This project has been moved to https://github.com/webg-dev/WebG.backend
This repo houses the WebG backend webservice. The primary purpose of the backend webservice is to scrape and preprocess both the HTML DOM and screenshot of a requested web page and return this data in a format that is suitable for the frontend application.
- Requires Python 3.6+
- Create a virtual environment e.g:
python -m venv venv
- Activate the virtual environment
source venv/bin/activate
(on Linux) - Install requirements:
pip install -r requirements.txt
If you only wish to run and use the webservice then the simplest way is probably to build and run the Docker image:
- Ensure you have Docker installed:
docker --version
- Run
docker build -t webg-backend .
from the root of the repository. - Run
docker run -d --name mycontainer -p 80:80 webg-backend
to start the container. - Visit
http://127.0.0.1/docs
in the browser to view the interactive docs.

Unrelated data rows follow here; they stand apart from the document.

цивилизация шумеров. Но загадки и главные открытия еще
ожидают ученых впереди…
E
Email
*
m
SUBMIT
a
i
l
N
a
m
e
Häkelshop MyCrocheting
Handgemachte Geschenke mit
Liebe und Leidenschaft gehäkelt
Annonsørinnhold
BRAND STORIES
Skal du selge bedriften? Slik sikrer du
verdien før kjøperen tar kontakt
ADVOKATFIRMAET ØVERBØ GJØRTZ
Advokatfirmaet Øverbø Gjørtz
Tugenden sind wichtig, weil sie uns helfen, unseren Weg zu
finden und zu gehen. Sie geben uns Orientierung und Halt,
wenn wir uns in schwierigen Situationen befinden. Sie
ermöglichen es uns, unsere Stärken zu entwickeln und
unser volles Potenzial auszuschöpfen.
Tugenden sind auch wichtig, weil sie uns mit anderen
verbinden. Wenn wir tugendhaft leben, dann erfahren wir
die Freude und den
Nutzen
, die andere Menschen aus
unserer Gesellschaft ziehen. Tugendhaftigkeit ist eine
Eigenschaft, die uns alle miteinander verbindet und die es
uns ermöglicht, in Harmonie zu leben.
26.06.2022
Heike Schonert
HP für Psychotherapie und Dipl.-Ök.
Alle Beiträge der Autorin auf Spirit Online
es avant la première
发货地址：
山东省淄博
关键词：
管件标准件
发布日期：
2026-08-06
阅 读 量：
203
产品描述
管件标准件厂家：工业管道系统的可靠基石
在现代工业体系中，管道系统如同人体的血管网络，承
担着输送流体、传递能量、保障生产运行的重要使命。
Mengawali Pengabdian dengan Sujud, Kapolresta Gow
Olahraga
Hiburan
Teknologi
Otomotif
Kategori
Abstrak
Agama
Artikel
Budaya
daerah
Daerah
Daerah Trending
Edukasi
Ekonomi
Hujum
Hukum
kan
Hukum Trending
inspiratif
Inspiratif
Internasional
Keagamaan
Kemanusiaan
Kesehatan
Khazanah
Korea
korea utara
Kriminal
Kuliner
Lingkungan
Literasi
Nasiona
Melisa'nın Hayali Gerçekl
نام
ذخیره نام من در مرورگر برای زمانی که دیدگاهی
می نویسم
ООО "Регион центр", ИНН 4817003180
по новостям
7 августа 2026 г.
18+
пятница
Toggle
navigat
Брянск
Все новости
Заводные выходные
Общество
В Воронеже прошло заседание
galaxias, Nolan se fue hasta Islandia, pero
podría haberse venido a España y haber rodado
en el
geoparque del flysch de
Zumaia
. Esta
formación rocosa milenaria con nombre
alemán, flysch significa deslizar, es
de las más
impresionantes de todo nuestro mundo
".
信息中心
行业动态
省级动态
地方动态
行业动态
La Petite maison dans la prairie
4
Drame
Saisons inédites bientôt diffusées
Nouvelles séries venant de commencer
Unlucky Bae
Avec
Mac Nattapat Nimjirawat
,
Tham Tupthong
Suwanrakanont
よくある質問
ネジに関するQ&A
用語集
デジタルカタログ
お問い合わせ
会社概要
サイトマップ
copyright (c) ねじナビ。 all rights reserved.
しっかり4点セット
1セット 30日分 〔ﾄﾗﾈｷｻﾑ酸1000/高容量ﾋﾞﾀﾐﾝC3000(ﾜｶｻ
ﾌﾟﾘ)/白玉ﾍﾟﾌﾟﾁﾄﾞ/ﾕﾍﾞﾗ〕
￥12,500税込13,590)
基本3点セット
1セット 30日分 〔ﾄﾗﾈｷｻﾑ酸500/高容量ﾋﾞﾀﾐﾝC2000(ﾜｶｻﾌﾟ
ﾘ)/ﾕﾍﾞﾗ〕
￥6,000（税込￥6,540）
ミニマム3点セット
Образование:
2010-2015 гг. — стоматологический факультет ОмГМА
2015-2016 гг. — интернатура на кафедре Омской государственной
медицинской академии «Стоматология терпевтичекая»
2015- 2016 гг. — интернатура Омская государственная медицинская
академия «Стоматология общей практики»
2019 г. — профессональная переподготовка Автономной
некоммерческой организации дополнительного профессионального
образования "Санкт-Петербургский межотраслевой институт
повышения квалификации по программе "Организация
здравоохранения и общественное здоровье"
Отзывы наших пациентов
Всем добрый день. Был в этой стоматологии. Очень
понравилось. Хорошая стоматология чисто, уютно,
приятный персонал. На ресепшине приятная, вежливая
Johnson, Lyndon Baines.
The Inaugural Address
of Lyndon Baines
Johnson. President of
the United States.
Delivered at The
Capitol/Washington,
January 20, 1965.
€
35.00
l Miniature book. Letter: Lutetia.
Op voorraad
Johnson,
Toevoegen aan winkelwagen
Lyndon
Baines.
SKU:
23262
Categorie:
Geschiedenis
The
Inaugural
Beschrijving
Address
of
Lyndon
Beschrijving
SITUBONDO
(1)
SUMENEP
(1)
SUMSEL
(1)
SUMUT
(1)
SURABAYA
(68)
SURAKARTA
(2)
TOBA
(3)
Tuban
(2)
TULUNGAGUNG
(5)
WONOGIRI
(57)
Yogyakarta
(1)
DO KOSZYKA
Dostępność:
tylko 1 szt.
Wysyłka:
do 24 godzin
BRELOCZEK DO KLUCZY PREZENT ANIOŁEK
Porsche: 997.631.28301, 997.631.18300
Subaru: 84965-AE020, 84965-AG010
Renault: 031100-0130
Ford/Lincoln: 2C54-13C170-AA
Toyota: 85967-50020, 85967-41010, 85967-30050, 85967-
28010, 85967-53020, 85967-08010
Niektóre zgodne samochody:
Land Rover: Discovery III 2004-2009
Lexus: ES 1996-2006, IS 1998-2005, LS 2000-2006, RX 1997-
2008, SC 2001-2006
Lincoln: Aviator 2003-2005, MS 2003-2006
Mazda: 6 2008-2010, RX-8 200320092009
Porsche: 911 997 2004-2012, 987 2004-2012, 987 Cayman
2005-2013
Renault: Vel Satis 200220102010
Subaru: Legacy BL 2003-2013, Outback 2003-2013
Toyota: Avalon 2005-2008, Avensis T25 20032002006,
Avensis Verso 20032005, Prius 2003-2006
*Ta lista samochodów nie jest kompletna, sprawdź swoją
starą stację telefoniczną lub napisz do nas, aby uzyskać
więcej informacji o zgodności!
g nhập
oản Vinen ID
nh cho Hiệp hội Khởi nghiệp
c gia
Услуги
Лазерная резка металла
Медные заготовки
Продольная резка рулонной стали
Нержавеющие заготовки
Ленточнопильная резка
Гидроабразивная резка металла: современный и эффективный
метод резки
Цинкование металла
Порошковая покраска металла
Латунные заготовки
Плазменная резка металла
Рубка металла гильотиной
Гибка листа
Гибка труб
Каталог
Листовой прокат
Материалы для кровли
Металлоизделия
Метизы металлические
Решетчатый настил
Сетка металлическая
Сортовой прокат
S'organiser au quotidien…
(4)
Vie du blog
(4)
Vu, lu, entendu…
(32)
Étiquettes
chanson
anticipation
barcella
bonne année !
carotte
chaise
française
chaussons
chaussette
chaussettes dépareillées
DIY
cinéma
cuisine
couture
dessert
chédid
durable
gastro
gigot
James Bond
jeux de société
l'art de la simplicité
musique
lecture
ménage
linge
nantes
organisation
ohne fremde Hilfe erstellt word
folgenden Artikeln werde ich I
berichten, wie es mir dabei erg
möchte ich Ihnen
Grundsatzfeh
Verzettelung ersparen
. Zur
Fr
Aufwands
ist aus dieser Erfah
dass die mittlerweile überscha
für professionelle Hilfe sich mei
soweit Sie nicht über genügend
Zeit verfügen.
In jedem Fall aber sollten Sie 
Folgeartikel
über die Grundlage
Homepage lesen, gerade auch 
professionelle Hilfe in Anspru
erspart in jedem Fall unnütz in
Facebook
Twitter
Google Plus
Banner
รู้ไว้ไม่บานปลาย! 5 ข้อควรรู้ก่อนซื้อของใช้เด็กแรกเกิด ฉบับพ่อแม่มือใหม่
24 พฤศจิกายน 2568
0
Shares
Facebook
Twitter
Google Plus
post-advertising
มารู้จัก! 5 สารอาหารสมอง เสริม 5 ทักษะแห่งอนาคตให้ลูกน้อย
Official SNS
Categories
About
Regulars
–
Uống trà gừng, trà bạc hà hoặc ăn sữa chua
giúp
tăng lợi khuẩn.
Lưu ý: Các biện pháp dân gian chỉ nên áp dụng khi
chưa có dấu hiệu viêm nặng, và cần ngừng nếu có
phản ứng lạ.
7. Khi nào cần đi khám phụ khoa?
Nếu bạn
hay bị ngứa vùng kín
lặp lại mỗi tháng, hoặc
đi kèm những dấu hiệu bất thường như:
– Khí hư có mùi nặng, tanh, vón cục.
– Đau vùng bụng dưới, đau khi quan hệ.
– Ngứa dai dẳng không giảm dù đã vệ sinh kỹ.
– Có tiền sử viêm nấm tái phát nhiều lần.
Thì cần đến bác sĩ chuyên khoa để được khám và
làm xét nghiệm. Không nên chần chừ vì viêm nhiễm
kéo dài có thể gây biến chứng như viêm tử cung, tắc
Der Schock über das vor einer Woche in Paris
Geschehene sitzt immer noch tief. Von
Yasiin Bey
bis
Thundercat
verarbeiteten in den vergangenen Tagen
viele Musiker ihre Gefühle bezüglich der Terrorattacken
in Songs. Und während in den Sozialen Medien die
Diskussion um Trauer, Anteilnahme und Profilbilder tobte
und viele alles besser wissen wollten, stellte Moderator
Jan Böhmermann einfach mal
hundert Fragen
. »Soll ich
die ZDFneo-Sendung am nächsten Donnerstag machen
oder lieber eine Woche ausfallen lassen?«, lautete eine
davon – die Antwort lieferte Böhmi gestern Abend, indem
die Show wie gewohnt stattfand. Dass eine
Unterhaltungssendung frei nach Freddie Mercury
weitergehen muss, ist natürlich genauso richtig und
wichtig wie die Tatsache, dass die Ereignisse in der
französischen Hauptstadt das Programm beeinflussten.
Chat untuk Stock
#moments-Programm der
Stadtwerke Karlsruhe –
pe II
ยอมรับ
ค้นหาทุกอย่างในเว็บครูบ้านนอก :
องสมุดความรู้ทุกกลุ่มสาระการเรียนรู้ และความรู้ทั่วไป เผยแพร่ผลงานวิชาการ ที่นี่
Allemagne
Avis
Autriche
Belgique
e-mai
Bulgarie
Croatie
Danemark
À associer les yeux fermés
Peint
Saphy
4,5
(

If you're going to be making changes to the code then you'll probably want to run the webservice locally:
- Ensure you have firefox installed
sudo apt install firefox
on Linux - Ensure you have xvfb installed if you wish to run the webdriver in a virtual frame buffer
sudo apt-get install xvfb
- From the root of the repository run
uvicorn webservice.main:app --reload
- Visit
http://localhost:8000/docs
in the browser to view the interactive docs.
The webPage resource represents a single scraped web page.
Endpoint: GET /webPage?url=[URL TO SCRAPE]
Example Response:
{
"url":"https://nike.com/shoes/1",
"width":1500,
"height":3000,
"html":"<html>...</html>",
"screenshot":"image/png;base64,wOebnINCNLz3elG1I3g==",
"graph":{
"nodes":[
{
"id":0,
"label":"html",
"attributes":{
"class":"..."
},
"coordinates":{
"left":0,
"right":1500,
"top":0,
"bottom":3000,
"width":1500,
"height":3000
},
"isVisible":true
}
],
"edges":[
{
"from":0,
"to":1
}